Insurers selling plans on the marketplaces must disclose the metrics they use to determine the value and cost-effectiveness of plans beginning in 2016, as a way to improve the overall quality of healthcare.
The Affordable Care Act grants exchanges the right to allow consumers to compare plans based on quality and value, set common quality improvement requirements and collect quality and cost data to inform improvements. Of the 36 state-based exchanges, 13 have already taken steps to promote quality in the plans sold through their online marketplaces, according to an issue brief from the Commonwealth Fund.
During this past enrollment period, four of the 13 state exchanges chose to contract with insurers selling health plans based oncertain levels of quality and value, nine states publicly displayed or linked to quality information and 11 collected quality information from insurers.

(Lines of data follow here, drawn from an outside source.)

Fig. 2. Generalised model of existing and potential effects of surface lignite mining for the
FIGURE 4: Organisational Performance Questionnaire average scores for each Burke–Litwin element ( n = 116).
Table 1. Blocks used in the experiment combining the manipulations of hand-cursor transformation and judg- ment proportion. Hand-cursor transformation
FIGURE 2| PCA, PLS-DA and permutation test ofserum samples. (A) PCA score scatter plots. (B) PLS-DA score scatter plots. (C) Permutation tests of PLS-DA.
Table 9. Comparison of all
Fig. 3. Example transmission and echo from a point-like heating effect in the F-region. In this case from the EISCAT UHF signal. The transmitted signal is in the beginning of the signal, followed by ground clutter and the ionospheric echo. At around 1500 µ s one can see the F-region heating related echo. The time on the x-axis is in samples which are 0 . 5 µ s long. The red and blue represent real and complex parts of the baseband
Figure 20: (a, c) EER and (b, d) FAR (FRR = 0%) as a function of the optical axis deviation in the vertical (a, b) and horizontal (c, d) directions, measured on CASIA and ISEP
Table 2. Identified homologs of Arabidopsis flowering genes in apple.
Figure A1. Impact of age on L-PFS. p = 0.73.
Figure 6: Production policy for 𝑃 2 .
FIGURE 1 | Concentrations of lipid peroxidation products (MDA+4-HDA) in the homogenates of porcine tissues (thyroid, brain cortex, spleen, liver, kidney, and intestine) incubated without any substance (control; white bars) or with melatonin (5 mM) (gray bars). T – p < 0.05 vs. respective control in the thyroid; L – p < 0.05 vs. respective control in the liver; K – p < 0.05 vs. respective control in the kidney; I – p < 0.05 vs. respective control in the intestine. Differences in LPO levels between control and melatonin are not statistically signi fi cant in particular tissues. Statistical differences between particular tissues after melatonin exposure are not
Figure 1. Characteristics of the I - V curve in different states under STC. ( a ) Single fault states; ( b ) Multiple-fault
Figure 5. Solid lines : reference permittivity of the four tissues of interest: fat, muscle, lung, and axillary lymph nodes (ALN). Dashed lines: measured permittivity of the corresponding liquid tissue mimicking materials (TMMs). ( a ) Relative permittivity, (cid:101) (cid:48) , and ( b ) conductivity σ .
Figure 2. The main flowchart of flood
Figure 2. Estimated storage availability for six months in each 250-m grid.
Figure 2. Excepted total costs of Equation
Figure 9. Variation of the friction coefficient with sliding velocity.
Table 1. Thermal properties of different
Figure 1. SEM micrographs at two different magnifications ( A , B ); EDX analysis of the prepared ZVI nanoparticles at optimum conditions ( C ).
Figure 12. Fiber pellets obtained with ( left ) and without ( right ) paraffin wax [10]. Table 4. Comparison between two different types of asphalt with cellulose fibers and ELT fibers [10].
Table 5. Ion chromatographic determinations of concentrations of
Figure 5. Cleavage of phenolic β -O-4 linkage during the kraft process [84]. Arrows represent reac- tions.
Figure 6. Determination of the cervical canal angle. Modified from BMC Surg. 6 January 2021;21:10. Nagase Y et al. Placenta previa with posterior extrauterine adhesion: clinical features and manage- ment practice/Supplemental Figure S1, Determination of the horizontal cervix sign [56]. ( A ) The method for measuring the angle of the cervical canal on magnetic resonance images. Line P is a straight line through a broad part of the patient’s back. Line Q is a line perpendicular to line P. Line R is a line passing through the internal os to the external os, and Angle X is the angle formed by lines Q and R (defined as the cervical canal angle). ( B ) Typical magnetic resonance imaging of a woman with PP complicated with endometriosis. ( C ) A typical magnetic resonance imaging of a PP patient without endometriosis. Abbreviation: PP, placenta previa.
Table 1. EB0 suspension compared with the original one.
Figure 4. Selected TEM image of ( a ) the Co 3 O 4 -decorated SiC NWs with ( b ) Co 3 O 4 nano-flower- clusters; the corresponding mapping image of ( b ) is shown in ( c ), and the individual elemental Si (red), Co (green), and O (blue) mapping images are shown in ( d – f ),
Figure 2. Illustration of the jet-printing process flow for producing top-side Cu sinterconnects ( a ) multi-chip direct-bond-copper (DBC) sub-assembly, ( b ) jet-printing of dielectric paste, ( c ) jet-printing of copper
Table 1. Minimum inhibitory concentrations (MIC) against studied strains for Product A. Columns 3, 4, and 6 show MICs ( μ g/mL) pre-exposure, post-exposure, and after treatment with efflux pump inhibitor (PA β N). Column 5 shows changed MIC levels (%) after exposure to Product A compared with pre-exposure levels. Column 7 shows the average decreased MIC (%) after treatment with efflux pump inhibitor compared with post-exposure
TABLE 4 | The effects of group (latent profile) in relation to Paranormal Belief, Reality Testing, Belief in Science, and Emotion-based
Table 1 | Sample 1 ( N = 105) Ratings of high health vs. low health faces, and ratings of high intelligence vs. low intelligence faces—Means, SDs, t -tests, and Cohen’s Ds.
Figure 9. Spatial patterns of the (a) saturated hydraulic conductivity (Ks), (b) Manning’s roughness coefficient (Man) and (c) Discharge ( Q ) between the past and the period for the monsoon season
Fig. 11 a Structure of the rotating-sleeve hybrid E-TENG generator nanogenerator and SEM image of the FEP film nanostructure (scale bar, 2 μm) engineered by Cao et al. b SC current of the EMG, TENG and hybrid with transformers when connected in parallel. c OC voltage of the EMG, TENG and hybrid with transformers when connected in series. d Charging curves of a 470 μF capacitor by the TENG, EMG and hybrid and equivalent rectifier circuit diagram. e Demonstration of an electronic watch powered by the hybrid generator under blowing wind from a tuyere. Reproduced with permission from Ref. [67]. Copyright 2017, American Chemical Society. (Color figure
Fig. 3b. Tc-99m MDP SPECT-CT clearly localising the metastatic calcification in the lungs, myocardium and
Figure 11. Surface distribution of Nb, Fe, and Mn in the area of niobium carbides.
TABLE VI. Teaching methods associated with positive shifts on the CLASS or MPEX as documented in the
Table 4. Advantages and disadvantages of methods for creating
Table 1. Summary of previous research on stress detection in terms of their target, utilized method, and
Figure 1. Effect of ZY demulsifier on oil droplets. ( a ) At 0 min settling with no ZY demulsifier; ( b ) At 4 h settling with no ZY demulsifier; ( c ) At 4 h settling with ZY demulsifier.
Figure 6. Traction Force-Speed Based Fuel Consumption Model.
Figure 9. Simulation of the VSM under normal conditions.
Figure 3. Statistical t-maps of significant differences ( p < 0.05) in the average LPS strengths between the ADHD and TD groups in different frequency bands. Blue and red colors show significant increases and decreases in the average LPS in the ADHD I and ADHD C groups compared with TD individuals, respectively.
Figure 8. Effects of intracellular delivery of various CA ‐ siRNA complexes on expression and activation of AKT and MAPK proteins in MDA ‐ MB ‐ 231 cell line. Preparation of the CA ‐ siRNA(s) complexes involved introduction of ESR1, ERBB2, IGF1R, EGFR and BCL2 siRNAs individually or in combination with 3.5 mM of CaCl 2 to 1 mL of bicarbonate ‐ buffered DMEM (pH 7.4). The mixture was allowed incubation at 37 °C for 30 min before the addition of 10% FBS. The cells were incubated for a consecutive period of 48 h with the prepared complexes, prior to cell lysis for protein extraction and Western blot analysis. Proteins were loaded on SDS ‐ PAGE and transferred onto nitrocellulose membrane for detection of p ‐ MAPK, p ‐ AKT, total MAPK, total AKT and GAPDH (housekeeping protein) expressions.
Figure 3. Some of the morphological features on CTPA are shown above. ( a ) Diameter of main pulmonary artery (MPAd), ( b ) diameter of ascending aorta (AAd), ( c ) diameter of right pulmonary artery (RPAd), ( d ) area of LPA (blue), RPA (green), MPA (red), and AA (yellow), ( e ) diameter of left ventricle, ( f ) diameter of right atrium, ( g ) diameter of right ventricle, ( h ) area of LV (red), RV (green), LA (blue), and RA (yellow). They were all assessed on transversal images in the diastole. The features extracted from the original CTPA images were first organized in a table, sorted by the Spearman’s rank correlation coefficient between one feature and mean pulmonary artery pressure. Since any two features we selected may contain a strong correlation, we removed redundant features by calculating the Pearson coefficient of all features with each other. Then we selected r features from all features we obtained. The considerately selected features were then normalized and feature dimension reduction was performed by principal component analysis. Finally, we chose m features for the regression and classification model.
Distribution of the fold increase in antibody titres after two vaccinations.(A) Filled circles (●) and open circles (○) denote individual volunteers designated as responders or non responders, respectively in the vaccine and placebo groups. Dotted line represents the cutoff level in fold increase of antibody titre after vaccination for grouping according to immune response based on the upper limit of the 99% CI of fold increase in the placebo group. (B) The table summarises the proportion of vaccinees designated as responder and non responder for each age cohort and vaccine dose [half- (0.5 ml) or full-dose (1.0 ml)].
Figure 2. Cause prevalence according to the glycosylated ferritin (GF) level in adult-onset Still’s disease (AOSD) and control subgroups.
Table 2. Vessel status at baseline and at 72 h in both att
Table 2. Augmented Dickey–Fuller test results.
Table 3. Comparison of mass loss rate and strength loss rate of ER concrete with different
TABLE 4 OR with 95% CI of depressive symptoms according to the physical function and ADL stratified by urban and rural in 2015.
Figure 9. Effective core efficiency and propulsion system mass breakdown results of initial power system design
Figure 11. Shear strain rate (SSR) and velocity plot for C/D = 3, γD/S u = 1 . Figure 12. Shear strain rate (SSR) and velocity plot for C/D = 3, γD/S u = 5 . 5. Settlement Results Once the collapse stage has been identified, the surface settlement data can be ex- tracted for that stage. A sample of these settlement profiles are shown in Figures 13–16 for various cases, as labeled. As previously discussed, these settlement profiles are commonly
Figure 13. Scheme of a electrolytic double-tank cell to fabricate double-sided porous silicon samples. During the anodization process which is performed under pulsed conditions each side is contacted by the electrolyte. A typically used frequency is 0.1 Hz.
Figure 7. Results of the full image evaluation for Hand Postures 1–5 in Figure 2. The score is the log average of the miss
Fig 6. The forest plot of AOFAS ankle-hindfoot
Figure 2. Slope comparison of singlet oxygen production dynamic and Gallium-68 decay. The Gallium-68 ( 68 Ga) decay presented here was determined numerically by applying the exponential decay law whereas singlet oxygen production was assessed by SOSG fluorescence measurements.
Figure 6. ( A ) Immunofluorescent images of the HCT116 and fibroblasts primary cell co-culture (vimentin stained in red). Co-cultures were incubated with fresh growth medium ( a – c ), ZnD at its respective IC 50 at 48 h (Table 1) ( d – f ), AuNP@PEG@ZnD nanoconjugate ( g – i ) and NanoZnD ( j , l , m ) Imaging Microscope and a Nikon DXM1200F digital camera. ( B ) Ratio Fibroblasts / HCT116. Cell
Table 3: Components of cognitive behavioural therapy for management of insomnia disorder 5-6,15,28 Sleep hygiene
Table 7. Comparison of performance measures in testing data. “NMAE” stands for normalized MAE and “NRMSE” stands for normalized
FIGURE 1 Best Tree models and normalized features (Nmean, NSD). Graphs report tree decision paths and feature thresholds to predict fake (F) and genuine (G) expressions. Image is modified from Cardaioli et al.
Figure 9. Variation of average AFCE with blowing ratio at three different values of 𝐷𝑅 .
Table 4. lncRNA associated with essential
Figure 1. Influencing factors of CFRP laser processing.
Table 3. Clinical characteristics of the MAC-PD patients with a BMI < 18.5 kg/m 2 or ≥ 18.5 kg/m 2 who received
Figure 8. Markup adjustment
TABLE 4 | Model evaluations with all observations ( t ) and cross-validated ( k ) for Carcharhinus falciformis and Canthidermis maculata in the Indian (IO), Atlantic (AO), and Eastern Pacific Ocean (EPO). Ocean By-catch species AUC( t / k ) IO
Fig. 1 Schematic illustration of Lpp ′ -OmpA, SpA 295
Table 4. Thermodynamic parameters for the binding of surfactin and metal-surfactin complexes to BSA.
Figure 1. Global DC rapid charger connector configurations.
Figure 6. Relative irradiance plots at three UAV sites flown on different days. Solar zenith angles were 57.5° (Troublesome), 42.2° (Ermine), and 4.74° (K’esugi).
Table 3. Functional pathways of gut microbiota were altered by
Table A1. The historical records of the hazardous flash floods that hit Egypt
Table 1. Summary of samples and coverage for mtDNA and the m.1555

Massachusetts and California are two of the most prominent exchanges that selectively contracted with insurers, FierceHealthPayer previously reported. Massachusetts, for example, required insurers to develop plans to use more risk-based payment models. And California only allowed insurers to sell plans on its exchange if they were affordable, provided access to high-quality care and reduced health disparities.
However, the Commonwealth Fund questioned whether these metrics will actually steer consumers to choose plans based on quality and value data. The problem, the authors said, is that providing quality information has limitations, especially in the early years of exchanges.
"Many consumers are navigating the complexities of selecting a private insurance plan for the first time this year, and are likely to be more focused on factors like premiums and cost-sharing," the issue brief says.